Supporting repo for Comparing Humans and Models on a Similar Scale: Towards Cognitive Gender Bias Evaluation in Coreference Resolution.
CogSci 2023
First, install all packages used in this repository:
pip install -r requirements.txt
Tested on python 3.7.
From jsonl raw results file to a list of correct and incorrect sentence ids:
python analyze_models/generate_result_ids_lists.py --out_path --out_path experiment_results/processed/models_eval.json --model_name s2e --model_name SpanBERT
Generate QA results table from humans raw csv results.
BUG:
python analysis_scripts/QA/generate_human_results_table.py --dataset BUG --out_path experiment_results/processed/humans/QA/BUG
Wino:
python analysis_scripts/QA/generate_human_results_table.py --dataset wino --out_path experiment_results/processed/humans/QA/wino
Generate plots from humans raw results over the MAZE task.
BUG:
python analysis_scripts/MAZE/BUG_plots.py --out_path experiment_results/processed/humans/MAZE/BUG
Wino:
python analysis_scripts/MAZE/wino_plots.py --out_path experiment_results/processed/humans/MAZE/wino
DELTA plots (difference between pro and anti stereotype for both datasets):
python analysis_scripts/MAZE/delta_plots.py --results_dir experiment_results/processed/humans/MAZE
Generate a combined table results:
python analysis_scripts/QA/generate_combined_results.py --models_path experiment_results/processed/models/eval.json --humans_path experiment_results/processed/humans/QA/ --out experiment_results/processed/final/QA_combined_table.md
Plot the results on a graph:
python analysis_scripts/QA/plot_results.py --in_results_md experiment_results/processed/QA_combined_table.md --out experiment_results/processed/QA_plot.png
Qualitative analysis:
python analysis_scripts/QA/qualitative_analysis.py --models_path experiment_results/processed/models/eval.json --humans_path experiment_results/processed/humans/QA --out experiment_results/processed/final
Generate a combined plot for humans and models, one for wino and one for BUG:
python analysis_scripts/MAZE/with_models_plot.py --human_results experiment_results/processed/humans/MAZE --models_path experiment_results/processed/models/eval.json --dataset wino --out experiment_results/processed/final
python analysis_scripts/MAZE/with_models_plot.py --human_results experiment_results/processed/humans/MAZE --models_path experiment_results/processed/models/eval.json --dataset BUG --out experiment_results/processed/final
analysis_scripts: This directory conatains all the code for analyzing and comparing human and model results.

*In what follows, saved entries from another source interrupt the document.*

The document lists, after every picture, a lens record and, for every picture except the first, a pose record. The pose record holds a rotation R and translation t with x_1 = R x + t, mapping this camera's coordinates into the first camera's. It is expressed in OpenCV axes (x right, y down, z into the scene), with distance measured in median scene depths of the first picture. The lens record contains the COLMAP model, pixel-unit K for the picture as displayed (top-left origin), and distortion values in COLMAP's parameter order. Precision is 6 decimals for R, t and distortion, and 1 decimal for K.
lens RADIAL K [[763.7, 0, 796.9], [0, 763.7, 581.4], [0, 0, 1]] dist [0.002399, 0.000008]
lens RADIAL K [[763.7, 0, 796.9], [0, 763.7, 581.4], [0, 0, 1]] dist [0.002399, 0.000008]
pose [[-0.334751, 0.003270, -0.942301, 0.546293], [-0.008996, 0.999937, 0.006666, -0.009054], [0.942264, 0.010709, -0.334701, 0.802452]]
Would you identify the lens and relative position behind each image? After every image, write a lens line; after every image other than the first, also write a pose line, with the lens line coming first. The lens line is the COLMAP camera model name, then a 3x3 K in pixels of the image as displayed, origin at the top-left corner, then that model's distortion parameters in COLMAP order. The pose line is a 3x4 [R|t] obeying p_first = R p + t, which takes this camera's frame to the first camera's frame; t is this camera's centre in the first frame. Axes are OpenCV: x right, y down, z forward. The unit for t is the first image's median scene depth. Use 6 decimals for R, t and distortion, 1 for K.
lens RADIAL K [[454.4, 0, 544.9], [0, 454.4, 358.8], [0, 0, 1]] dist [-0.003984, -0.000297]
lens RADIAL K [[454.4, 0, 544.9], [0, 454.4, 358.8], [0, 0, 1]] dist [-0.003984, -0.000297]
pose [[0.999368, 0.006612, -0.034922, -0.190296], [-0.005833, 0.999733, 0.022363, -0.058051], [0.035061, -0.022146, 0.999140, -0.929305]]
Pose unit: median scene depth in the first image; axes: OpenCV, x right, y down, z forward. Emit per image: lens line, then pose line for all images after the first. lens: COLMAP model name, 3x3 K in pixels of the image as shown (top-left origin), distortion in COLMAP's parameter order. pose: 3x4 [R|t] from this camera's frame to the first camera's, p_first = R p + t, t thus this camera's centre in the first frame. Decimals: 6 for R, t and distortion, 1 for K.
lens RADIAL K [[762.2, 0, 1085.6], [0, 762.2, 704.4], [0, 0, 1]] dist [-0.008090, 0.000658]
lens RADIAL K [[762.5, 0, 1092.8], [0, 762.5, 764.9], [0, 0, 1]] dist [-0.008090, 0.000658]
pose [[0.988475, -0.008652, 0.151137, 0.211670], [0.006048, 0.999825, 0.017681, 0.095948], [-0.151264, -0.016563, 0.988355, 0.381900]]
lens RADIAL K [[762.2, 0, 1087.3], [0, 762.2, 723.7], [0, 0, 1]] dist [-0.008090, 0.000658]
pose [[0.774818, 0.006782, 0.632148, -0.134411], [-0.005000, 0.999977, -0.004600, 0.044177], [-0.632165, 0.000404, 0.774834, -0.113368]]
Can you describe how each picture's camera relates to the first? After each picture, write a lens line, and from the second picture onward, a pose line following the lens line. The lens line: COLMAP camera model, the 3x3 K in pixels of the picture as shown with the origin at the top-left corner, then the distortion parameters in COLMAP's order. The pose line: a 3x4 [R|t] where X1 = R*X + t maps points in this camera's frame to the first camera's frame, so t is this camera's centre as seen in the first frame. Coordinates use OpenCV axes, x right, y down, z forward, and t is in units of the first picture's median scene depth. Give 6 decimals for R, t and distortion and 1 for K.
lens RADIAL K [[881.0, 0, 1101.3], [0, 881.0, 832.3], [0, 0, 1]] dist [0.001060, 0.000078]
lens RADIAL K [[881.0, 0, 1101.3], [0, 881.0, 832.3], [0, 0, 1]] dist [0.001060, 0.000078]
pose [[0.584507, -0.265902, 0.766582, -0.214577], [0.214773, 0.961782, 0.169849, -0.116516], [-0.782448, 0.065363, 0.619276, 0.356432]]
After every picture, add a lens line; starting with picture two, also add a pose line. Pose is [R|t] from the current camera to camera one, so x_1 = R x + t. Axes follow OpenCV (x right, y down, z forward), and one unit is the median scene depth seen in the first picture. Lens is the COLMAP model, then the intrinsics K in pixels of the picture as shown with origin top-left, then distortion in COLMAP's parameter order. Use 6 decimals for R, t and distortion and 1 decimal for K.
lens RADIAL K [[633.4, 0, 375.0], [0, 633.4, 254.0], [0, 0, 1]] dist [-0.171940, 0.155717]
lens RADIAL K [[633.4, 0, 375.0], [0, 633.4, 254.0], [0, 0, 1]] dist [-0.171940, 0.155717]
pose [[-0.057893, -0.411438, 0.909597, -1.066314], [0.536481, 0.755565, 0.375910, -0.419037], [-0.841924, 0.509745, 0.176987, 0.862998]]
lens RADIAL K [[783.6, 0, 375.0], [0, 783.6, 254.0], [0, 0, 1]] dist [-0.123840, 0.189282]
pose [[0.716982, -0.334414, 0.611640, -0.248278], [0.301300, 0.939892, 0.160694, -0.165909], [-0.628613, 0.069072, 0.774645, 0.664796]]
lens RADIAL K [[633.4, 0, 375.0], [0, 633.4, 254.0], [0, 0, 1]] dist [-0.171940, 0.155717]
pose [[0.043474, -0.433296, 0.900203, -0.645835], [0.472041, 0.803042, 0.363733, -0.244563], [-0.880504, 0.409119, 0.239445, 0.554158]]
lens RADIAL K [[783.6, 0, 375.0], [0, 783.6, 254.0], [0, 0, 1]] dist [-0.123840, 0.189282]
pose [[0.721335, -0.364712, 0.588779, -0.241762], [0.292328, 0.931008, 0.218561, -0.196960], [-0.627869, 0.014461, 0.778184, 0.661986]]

experiment_results: Contains all the results. experiment_results/raw: raw results of the two human evaluation tasks, as well as models raw results. experiment_results/processed: results of all scripts from analysis_scripts.
original_data: The original datasets (winogender, winobias, gold BUG), as well as some metadata.
In order to use the above script to analyze a new coreference model, the following steps need to be maid
- Run your model over BUG and wino datasets.
- In order to run the model results processing script, you will need to generate a jsonl file for each dataset results. See format example here.
- Place your jsonl files (one for wino, one for BUG) under experiment_results/raw/models/.
- Run analyze_models/generate_result_ids_lists.py with the option "--model ", as well as all other necessary options as mentioned above.
- Run all the scripts from the 'Compare human and model results' part.